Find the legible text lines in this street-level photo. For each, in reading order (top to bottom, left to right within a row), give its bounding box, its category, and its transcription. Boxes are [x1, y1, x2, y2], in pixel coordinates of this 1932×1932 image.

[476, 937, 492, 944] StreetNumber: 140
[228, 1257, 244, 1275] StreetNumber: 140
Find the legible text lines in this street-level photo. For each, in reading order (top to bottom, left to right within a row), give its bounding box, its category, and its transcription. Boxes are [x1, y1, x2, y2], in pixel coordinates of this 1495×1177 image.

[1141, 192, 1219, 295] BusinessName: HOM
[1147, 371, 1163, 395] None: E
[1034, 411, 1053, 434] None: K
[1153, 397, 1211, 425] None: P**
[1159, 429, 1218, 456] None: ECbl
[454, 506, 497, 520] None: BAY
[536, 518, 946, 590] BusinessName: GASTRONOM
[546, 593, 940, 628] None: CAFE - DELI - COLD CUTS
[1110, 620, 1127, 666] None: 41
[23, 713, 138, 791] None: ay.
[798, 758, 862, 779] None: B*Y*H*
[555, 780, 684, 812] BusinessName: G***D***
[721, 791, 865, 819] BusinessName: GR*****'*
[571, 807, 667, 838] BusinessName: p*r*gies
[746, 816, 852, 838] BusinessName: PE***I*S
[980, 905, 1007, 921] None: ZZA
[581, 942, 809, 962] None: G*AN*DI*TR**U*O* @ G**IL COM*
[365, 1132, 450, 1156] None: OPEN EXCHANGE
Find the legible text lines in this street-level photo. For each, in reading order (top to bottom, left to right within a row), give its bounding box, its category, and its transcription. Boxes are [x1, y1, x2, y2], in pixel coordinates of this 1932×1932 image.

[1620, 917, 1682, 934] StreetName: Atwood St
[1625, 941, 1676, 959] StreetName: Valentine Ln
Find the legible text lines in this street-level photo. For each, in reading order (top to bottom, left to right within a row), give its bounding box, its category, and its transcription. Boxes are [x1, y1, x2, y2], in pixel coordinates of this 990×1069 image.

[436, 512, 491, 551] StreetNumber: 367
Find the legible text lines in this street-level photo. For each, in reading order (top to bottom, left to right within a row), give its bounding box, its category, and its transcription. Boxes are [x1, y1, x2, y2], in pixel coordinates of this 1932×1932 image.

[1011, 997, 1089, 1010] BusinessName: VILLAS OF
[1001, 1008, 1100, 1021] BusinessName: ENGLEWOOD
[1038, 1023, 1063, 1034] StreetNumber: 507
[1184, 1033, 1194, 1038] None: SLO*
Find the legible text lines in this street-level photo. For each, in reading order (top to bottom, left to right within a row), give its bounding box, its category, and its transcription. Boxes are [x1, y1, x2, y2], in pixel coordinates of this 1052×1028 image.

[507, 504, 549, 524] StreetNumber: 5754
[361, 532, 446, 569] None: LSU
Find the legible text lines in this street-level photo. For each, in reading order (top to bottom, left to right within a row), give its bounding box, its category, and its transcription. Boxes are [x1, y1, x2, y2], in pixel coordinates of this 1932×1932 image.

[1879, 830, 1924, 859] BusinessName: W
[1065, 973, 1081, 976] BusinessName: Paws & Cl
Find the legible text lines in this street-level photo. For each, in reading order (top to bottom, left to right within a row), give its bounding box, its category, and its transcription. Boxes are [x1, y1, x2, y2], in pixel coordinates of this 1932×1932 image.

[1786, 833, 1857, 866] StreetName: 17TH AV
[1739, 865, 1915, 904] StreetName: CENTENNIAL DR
================================
* TASK TO COMPLETE *
Can you express the lines starting at the one that contains "this 990×1069 image." and ending at the one that contains "[436, 512, 491, 551] StreetNumber: 367", both included, as a Markdown table with the columns Row and Text, where Row numbers each line, Text holds the line itself, and blank lines are left out?

* FINAL RESULT *
| Row | Text |
|---|---|
| 1 | Find the legible text lines in this street-level photo. For each, in reading order (top to bottom, left to right within a row), give its bounding box, its category, and its transcription. Boxes are [x1, y1, x2, y2], in pixel coordinates of this 990×1069 image. |
| 2 | [436, 512, 491, 551] StreetNumber: 367 |